At one time, reflex sights (or red dots, if you prefer) were the domain of law enforcement, military professionals and top competitive shooters. Over time, the rest of the shooting world slowly began gravitating toward reflex sights, and today most new pistols being rolled out today have slides that are pre-cut for optics.
Why this sudden shift toward pistol-mounted optics? Cool factor, for one thing. Imitation is supposed to be the sincerest form of flattery, and that’s certainly true in the firearm world. When the top shooters in the nation carry pistols with optics, it’s only a matter of time before the shooting public does the same. But, what are the real advantages of reflex optics, and can the average shooter benefit from reflex optics?

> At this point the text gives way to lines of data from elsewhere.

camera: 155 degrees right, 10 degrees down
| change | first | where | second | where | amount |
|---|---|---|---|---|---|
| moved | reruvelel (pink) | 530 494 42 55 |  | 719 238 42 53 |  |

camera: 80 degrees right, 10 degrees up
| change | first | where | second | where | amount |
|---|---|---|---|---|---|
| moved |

Reflex Optics: The Good and the Bad
It’s been proven in pistol competition that reflex sights can improve your speed and accuracy. The key word there is “can,” because odds are that if you start shooting a red dot and pistol having only ever fired guns with iron sights you likely will neither be more accurate nor faster. In fact, you may spend time looking foolish as you spend time craning your neck and wagging the sights as you try to find the dot.

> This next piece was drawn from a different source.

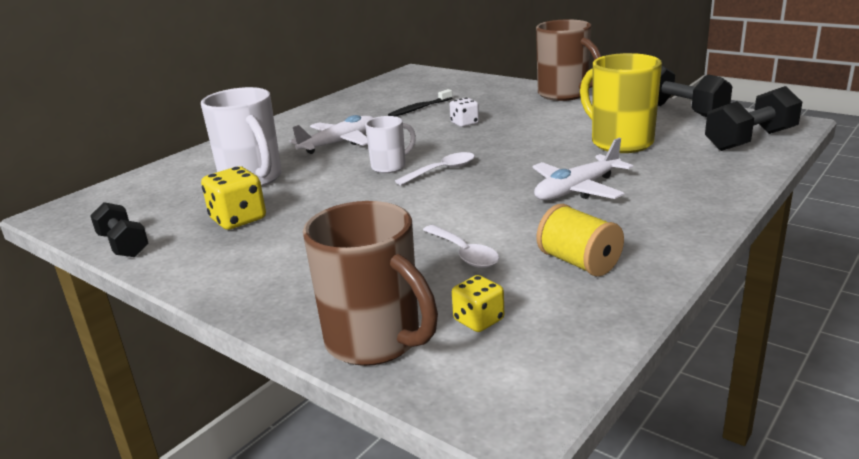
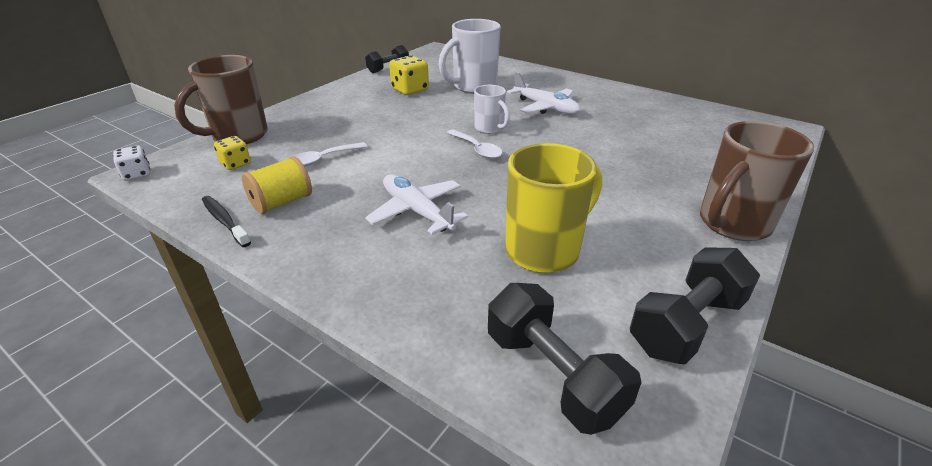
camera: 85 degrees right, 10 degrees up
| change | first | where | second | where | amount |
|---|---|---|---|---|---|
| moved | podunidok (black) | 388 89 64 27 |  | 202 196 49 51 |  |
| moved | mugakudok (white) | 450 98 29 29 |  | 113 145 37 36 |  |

Reflex sights don’t automatically make you a better shot, but once you learn to shoot them efficiently you’ll likely be better than you ever were with iron sights. That’s because reflex sights offer a precise aiming point that allows you to align objects on two planes (the dot and the target) as opposed to three (front sight, rear sight, target). Many new shooters struggle with the concept of front sight focus when shooting pistols equipped with iron sights, but they get the concept of positioning the dot where you want to strike the target.
Understanding the concept and applying that concept to real-world applications are very different processes, though. The concept of red dots is deceptively simple. However, making that dot appear quickly and consistently on your target following a draw stroke can be challenging.
Red-dot sights are allowing shooters with aging eyes to shoot better, too. A loss of visual acuity is a natural part of the aging process, and at some point it becomes difficult for most people to use iron sights efficiently. Sometimes even corrective lenses don’t help the problem. However, a reflex sight can help those shooters produce tight groups. And, of course, reflex sights offer a consistent aiming point in any light conditions, so as long as you can see your target you can shoot your gun accurately.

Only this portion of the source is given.